> [PROBLEM]: Rewrite the records below, replacing "Archives" with "Archive" and leaving everything else unchanged.

> [DATA EXCERPTS]:
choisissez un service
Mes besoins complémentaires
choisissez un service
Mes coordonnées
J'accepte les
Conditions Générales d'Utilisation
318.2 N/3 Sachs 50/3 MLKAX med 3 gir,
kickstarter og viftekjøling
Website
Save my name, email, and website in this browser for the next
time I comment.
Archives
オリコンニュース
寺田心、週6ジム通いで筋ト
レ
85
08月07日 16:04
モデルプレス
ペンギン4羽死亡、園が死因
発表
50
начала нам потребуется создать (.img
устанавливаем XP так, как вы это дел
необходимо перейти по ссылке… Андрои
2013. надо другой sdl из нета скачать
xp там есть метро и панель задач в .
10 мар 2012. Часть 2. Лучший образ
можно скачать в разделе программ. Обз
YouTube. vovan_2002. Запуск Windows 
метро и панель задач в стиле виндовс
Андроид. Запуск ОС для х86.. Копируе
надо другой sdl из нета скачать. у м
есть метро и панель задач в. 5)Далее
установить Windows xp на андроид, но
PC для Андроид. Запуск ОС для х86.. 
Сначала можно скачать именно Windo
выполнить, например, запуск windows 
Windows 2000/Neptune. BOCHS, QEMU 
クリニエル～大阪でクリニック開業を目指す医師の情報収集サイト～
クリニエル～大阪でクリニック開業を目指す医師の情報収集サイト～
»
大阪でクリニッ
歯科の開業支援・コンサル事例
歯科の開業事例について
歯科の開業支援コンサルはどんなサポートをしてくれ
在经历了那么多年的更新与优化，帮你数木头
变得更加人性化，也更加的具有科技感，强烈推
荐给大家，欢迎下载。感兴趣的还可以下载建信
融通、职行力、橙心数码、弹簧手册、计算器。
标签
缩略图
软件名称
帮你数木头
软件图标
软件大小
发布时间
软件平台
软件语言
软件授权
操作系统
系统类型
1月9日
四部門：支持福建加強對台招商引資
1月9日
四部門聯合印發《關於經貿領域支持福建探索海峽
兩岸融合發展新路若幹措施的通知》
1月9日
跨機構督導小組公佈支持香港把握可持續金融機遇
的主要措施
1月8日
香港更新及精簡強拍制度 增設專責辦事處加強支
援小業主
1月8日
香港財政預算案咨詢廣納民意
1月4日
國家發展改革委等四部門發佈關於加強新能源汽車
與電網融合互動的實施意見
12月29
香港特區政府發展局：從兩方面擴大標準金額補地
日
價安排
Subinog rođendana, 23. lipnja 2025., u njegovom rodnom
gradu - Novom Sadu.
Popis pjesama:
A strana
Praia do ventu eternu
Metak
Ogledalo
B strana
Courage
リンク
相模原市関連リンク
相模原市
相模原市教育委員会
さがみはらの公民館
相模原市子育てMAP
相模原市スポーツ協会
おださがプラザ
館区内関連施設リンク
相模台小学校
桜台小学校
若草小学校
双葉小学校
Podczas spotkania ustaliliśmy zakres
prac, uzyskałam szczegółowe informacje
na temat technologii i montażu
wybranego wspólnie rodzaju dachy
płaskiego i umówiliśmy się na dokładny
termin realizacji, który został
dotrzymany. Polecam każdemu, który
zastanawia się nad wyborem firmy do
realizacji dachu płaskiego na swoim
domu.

> [SOLUTION FOR THIS EXERCISE]:
choisissez un service
Mes besoins complémentaires
choisissez un service
Mes coordonnées
J'accepte les
Conditions Générales d'Utilisation
318.2 N/3 Sachs 50/3 MLKAX med 3 gir,
kickstarter og viftekjøling
Website
Save my name, email, and website in this browser for the next
time I comment.
Archive
オリコンニュース
寺田心、週6ジム通いで筋ト
レ
85
08月07日 16:04
モデルプレス
ペンギン4羽死亡、園が死因
発表
50
начала нам потребуется создать (.img
устанавливаем XP так, как вы это дел
необходимо перейти по ссылке… Андрои
2013. надо другой sdl из нета скачать
xp там есть метро и панель задач в .
10 мар 2012. Часть 2. Лучший образ
можно скачать в разделе программ. Обз
YouTube. vovan_2002. Запуск Windows 
метро и панель задач в стиле виндовс
Андроид. Запуск ОС для х86.. Копируе
надо другой sdl из нета скачать. у м
есть метро и панель задач в. 5)Далее
установить Windows xp на андроид, но
PC для Андроид. Запуск ОС для х86.. 
Сначала можно скачать именно Windo
выполнить, например, запуск windows 
Windows 2000/Neptune. BOCHS, QEMU 
クリニエル～大阪でクリニック開業を目指す医師の情報収集サイト～
クリニエル～大阪でクリニック開業を目指す医師の情報収集サイト～
»
大阪でクリニッ
歯科の開業支援・コンサル事例
歯科の開業事例について
歯科の開業支援コンサルはどんなサポートをしてくれ
在经历了那么多年的更新与优化，帮你数木头
变得更加人性化，也更加的具有科技感，强烈推
荐给大家，欢迎下载。感兴趣的还可以下载建信
融通、职行力、橙心数码、弹簧手册、计算器。
标签
缩略图
软件名称
帮你数木头
软件图标
软件大小
发布时间
软件平台
软件语言
软件授权
操作系统
系统类型
1月9日
四部門：支持福建加強對台招商引資
1月9日
四部門聯合印發《關於經貿領域支持福建探索海峽
兩岸融合發展新路若幹措施的通知》
1月9日
跨機構督導小組公佈支持香港把握可持續金融機遇
的主要措施
1月8日
香港更新及精簡強拍制度 增設專責辦事處加強支
援小業主
1月8日
香港財政預算案咨詢廣納民意
1月4日
國家發展改革委等四部門發佈關於加強新能源汽車
與電網融合互動的實施意見
12月29
香港特區政府發展局：從兩方面擴大標準金額補地
日
價安排
Subinog rođendana, 23. lipnja 2025., u njegovom rodnom
gradu - Novom Sadu.
Popis pjesama:
A strana
Praia do ventu eternu
Metak
Ogledalo
B strana
Courage
リンク
相模原市関連リンク
相模原市
相模原市教育委員会
さがみはらの公民館
相模原市子育てMAP
相模原市スポーツ協会
おださがプラザ
館区内関連施設リンク
相模台小学校
桜台小学校
若草小学校
双葉小学校
Podczas spotkania ustaliliśmy zakres
prac, uzyskałam szczegółowe informacje
na temat technologii i montażu
wybranego wspólnie rodzaju dachy
płaskiego i umówiliśmy się na dokładny
termin realizacji, który został
dotrzymany. Polecam każdemu, który
zastanawia się nad wyborem firmy do
realizacji dachu płaskiego na swoim
domu.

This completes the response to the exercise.